Working towards sustainable eye care at district hospitals in Viet Nam
The shortage of adequate facilities and qualified staff at district and community level means that tertiary eye care services in Viet Nam have been overburdened by high volumes of patients, not all of whom needed tertiary-level care. In Quang Nam province, an additional challenge is the mountainous terrain, which makes travel very difficult.
To help reduce the pressure on tertiary centres and increase access to eye care, the Fred Hollows Foundation (FHF) has been working since 2005 to implement a sustainable model of community eye care (CEC) based at two district hospitals: one in Que Son district (population >80,000) and one in Dai Loc district (population >145,000). This work is supported by Standard Chartered Bank’s ‘Seeing is Believing’ Initiative.
Previously, the eye departments at the two district hospitals mainly provided eye examinations, referrals, and some medical treatments. The CEC project has involved transforming the eye departments into vision centres with several functions:
- coordination of eye health promotion and community screening
- eye examinations and referral to tertiary centres if needed
- treatment of eye disease (including cataract surgery) at the district hospital
- refraction and dispensing of spectacles.
Reducing the cost of surgery
Strategic procurement procedures, including competitive tender processes, ensured that high quality consumables for surgery could be obtained at reasonable cost. Low-cost, high quality intraocular lenses (IOLs) were imported from FHF-established laboratories in the region, and used for all cataract operations. These IOLs cost only US $5.00, reducing the total cost of a cataract operation to just US $45.00 per eye.
Quality and efficiency
Local eye health personnel, including cataract surgeons, must undergo on-going training and skills development in order for the project to be sustainable. To achieve this, experienced surgeons were invited to lead a surgical training programme at the hospital, which proved to be very effective. This programme, together with other opportunities for continued professional development (e.g. workshops, refresher training, and mentoring with experienced surgeons), has allowed personnel to network and share knowledge and information. This has helped to improve the outcomes of cataract surgery and ensure that quality and efficiency remain high.
It is important to form close partnerships with suppliers and to train staff in the use and maintenance of instruments and equipment. For the hospital to run smoothly and offer high quality services, there has to be adequate supplies and wellmaintained equipment and instruments.

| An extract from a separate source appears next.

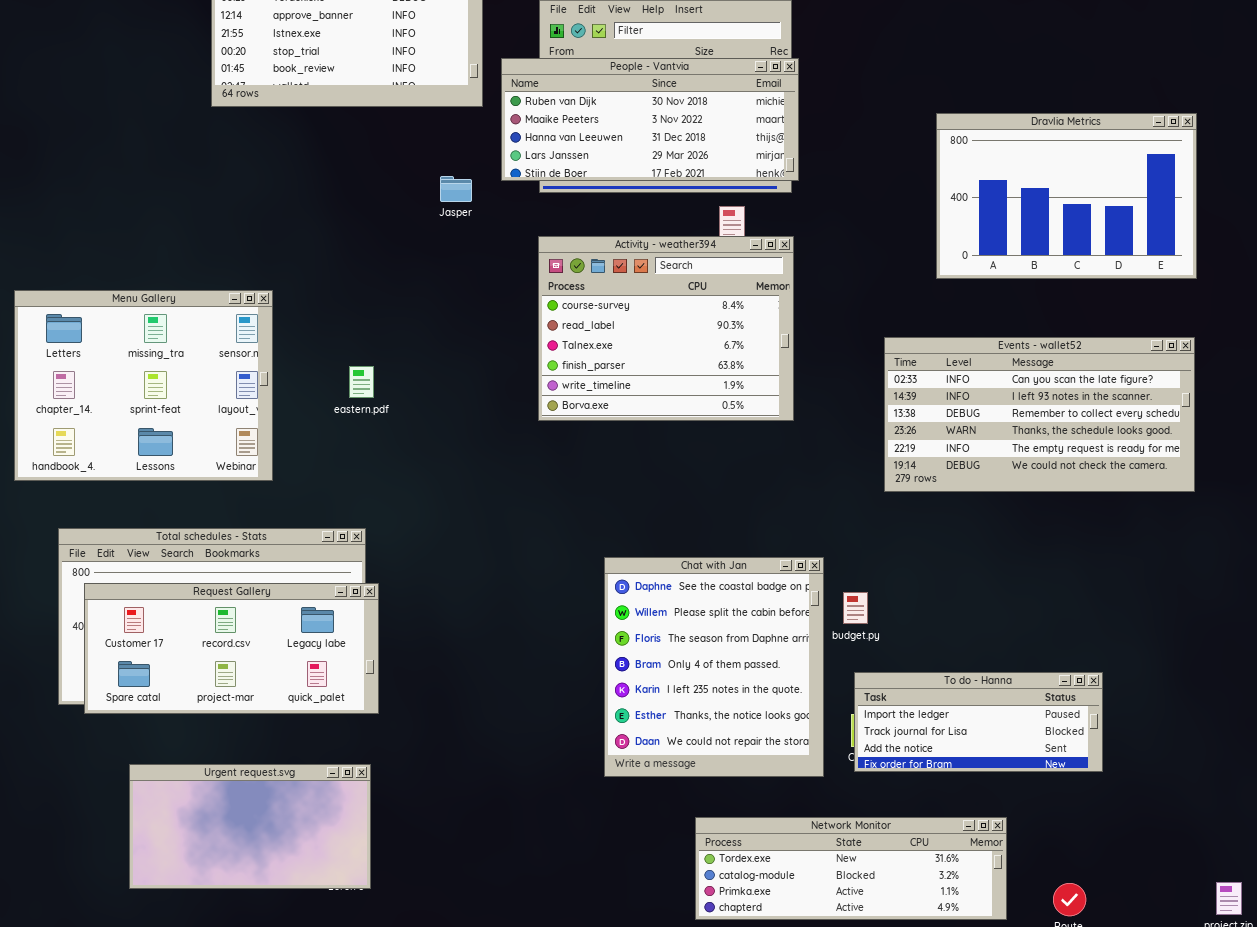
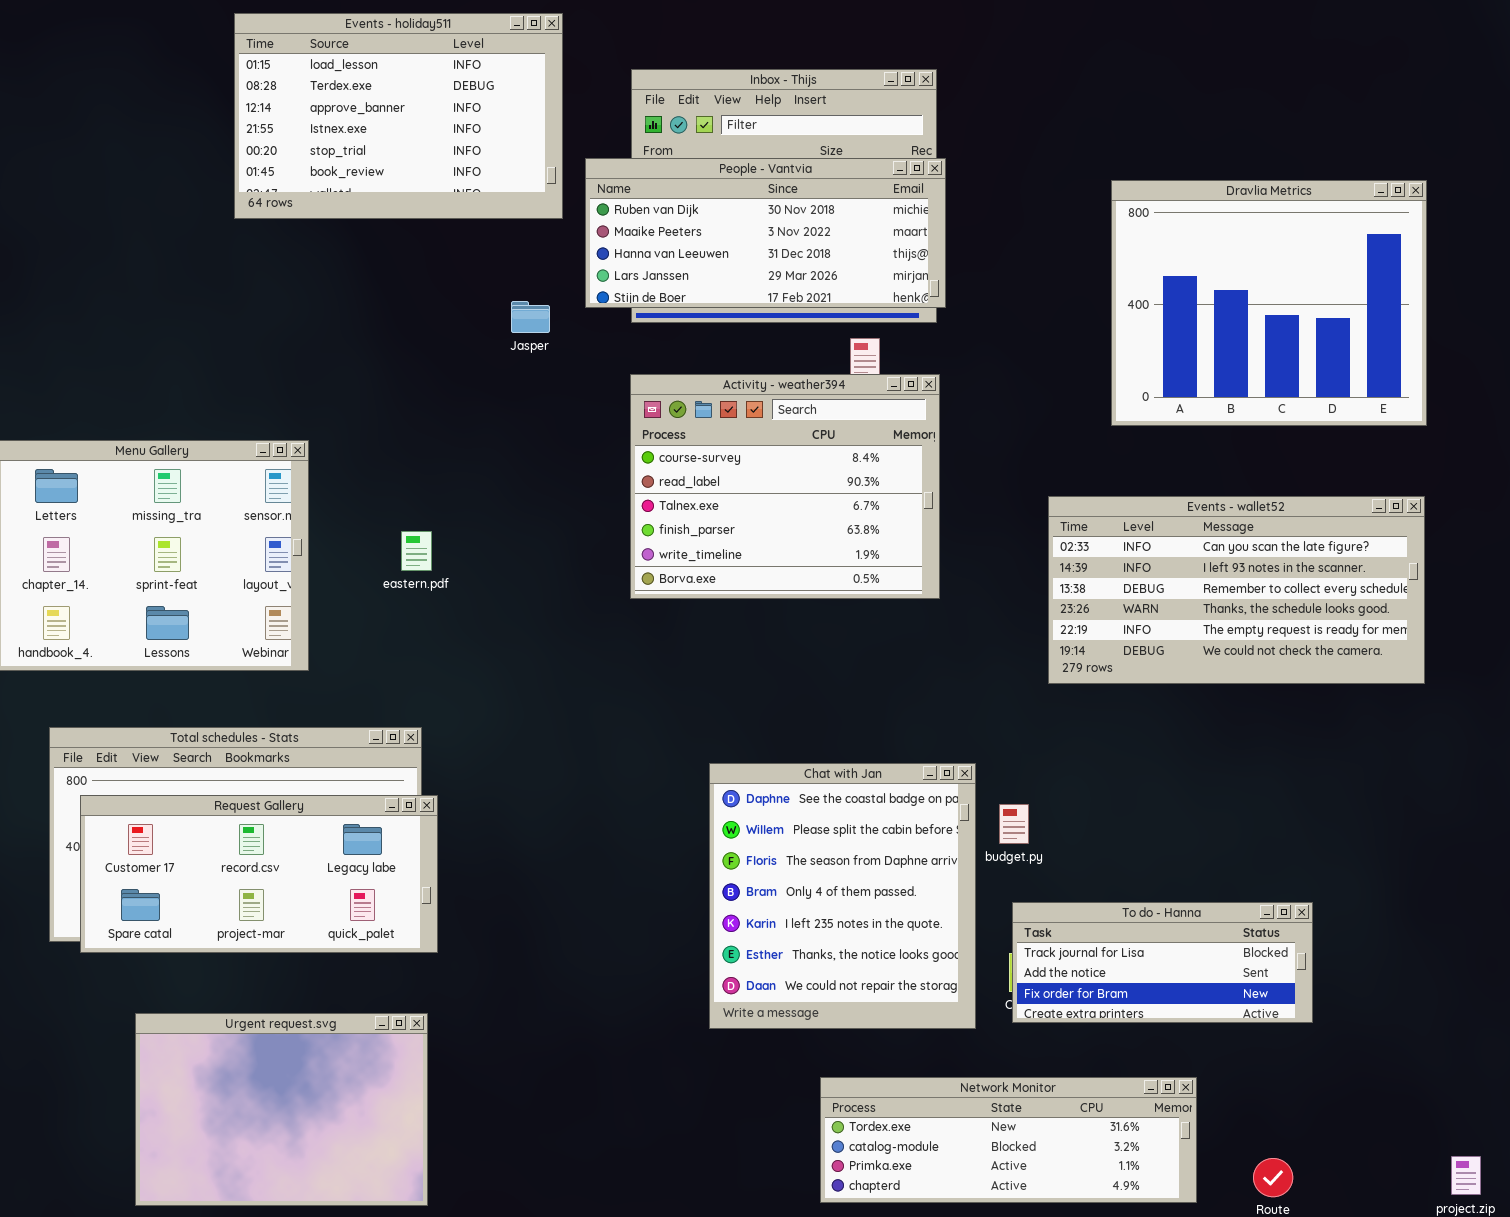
Dravlia Metrics: [936,113,1197,279] -> [1111,180,1427,426], resized
To do - Hanna: [854,672,1103,772] -> [1012,902,1313,1023], scrolled down 1 row
Urgent request.svg: [129,764,371,889] -> [135,1013,428,1206], resized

These initiatives form part of the preparations for handover of the project to local surgeons once FHF support comes to an end.
Sustainable income sources
Viet Nam has a government health insurance plan with a co-payment scheme which covers 70-80% of the costs of cataract operations and eye disease treatments.
According to a report by Quang Nam Social Insurances in 2009, 67% of the population had health insurance cards. Health insurance enables more patients to go to eye units for screening and treatment, and higher patient numbers boosts hospital income.
The CEC project also has encouraged local authorities to contribute matched funding for eye facility construction. In Dai Loc, the local government contributed 20% of the construction cost of the eye unit, while in Que Son the local government paid the full cost of construction (US $100,000).
Sales of spectacles are an additional source of income. The district hospitals provide high quality refraction services for post-operative patients at a cost of just US $6-10 per pair. This also helps to ensure that patients get the best visual outcomes.
With its strategy for sustainability, the CEC project in Que Son and Dai Loc has developed high quality, affordable services and helps to narrow the gap between eye care services and patients.